Ce soir-là, elle se trouvait avec sa maman au stand de bonbons quand le poids lourd conduit par le terroriste a foncé sur elles. Par un réflexe de survie inouï, Hager Ben Aouissi s’est jetée sur sa fille, la recouvrant de son corps avant de passer sous les roues du camion. Toutes deux ont eu la vie sauve. Six ans après Kenza fait toujours des cauchemars, est effrayée au moindre bruit, ne se sépare plus de sa tétine et mouille encore son lit.

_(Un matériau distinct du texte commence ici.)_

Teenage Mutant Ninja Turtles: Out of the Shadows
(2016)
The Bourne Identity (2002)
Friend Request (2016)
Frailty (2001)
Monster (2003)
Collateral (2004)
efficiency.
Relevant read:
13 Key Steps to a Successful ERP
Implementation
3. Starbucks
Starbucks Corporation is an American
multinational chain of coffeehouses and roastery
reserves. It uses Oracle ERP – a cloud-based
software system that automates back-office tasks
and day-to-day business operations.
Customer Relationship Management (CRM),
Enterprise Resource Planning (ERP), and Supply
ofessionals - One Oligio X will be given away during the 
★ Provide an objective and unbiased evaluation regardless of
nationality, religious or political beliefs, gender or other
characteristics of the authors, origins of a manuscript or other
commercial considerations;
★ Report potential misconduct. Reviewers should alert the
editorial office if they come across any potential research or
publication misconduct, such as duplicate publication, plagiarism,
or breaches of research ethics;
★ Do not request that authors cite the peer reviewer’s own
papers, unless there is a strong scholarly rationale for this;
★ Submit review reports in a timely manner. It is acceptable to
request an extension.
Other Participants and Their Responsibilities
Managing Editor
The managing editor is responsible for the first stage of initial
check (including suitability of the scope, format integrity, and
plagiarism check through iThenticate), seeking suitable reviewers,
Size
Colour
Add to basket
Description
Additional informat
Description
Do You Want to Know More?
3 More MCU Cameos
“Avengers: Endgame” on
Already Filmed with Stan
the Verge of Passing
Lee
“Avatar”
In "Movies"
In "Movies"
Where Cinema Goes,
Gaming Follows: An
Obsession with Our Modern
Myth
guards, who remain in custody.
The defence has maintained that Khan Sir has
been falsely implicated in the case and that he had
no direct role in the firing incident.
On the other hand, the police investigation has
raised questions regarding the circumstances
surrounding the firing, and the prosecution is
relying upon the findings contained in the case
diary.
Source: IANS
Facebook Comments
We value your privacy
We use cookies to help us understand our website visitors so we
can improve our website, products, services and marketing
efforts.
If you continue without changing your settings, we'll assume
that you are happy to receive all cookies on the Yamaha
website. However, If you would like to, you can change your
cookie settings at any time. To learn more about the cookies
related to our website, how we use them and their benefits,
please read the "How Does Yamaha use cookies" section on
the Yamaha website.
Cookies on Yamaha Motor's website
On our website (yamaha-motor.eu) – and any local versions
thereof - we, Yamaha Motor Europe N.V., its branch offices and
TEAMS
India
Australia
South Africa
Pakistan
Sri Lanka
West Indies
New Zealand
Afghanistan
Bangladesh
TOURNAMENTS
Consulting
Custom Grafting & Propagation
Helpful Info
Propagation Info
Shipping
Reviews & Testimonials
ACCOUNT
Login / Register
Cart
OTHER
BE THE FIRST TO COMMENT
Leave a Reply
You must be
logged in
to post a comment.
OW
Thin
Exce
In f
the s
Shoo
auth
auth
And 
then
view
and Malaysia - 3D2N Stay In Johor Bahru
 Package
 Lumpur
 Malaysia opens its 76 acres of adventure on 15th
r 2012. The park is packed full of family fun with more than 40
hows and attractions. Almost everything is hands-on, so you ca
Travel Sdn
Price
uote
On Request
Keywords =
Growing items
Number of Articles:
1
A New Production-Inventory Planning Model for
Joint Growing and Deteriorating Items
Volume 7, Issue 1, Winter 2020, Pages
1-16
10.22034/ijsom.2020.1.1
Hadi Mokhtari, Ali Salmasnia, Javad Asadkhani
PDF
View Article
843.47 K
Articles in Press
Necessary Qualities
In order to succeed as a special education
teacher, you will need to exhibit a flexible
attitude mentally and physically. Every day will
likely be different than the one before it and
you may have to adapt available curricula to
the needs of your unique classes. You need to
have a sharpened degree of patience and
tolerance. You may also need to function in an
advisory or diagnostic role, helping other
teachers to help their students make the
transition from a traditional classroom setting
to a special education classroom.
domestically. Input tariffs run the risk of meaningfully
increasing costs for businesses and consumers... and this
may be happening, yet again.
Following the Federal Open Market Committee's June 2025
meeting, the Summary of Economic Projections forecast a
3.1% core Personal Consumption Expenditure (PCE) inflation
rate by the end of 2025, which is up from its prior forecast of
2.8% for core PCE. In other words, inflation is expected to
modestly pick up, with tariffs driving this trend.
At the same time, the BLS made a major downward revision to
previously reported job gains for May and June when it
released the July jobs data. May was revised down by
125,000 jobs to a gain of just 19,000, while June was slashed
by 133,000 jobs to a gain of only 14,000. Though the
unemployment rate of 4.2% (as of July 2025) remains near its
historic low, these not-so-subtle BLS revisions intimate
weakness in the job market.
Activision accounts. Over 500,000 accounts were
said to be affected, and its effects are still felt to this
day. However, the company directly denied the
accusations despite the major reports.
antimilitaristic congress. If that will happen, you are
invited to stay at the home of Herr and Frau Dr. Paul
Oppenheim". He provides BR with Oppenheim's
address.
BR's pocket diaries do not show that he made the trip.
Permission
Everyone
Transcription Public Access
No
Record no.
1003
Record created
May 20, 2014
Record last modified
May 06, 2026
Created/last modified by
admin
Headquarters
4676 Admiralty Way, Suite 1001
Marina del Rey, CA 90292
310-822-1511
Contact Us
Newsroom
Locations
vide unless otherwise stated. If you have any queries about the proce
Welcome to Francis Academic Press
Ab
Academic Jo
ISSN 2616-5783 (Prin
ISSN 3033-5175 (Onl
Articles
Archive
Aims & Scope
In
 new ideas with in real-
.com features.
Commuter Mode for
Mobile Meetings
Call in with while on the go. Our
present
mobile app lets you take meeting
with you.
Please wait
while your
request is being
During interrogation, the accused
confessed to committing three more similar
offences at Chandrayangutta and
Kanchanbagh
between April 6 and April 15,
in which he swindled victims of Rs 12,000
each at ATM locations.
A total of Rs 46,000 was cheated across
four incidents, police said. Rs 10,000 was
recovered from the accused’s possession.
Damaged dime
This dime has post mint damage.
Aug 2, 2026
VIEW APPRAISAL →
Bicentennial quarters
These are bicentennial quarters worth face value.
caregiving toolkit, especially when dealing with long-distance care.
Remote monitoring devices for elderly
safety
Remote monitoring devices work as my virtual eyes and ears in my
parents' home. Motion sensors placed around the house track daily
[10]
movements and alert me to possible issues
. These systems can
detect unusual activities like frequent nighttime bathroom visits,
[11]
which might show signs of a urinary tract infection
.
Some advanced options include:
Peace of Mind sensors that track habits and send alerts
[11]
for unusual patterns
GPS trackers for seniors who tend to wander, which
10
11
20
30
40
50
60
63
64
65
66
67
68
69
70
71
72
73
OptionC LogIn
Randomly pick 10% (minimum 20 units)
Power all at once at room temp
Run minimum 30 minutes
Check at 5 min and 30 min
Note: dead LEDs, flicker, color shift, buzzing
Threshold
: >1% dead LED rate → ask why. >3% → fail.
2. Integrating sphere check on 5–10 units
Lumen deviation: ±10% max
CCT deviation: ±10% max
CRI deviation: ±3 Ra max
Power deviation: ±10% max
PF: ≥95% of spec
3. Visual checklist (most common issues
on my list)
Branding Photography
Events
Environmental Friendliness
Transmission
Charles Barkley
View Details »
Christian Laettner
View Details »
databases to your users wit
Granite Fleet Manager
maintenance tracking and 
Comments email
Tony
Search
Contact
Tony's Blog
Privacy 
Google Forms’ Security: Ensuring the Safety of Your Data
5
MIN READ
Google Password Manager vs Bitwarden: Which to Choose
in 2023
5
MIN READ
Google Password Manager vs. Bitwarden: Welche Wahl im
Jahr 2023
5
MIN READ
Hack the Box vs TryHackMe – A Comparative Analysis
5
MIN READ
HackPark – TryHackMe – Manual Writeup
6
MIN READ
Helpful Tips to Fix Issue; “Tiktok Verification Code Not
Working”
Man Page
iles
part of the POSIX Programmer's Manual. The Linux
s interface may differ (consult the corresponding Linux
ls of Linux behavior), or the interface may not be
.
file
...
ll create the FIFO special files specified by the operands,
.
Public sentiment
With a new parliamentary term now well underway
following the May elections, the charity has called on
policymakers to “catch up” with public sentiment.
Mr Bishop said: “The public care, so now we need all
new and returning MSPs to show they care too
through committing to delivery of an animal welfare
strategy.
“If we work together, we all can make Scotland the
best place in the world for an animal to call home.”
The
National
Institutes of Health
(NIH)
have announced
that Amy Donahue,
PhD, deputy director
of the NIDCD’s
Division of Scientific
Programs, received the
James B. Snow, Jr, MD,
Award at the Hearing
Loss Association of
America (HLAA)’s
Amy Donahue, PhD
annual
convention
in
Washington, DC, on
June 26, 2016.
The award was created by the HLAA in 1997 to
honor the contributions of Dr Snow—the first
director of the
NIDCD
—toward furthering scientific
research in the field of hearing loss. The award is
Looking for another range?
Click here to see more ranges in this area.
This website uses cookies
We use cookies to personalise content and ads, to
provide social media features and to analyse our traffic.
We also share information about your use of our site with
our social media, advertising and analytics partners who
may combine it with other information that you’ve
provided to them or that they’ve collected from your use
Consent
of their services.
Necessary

« L’impression de devenir folle »
Lors de cette 23e journée d’audience, se sont succédé à la barre Nadège, Patrick, Julie, Marie-Claire, Ombretta, Giuseppe… venus décrire les conséquences physiques et psychologiques du traumatisme : crises de panique, algodystrophie, myotonie… Des pathologies handicapantes survenues parfois des années plus tard, qui les empêchent pour certains de travailler et les ont plongés dans la précarité. D’autres racontent aussi l’envie d’en finir, « l’impression de devenir folle », hantés par l’amoncellement de corps, «lebruit des os qui craquent » ou «le regard vide et à la fois déterminé » du tueur croisé au volant du 19 tonnes. Valentyna, Ukrainienne de 57 ans vivant à Nice, venue admirer le feu d’artifice avec deux couples d’amis et leurs deux petites filles ce soir-là, a minutieusement décrit les dernières heures de Tatiana, 63 ans, mortellement blessée sur la promenade des Anglais. Pour ne jamais oublier. De cette soirée elle veut retenir l’étole posée sur ses épaules par son amie pour la protéger de la fraîcheur de cette nuit d’été, puis une fois le petit groupe dispersé comme des quilles sur le bitume par le monstre de fer, « la belle chevelure de Tatiana étalée autour de son visage sur le trottoir » ; les cris déchirants de la petite-fille de celle-ci, Sveltlana, 13 ans, défigurée, la mâchoire brisée, les côtes et le bassin fracturés, à côté de laquelle elle a pris place dans l’ambulance.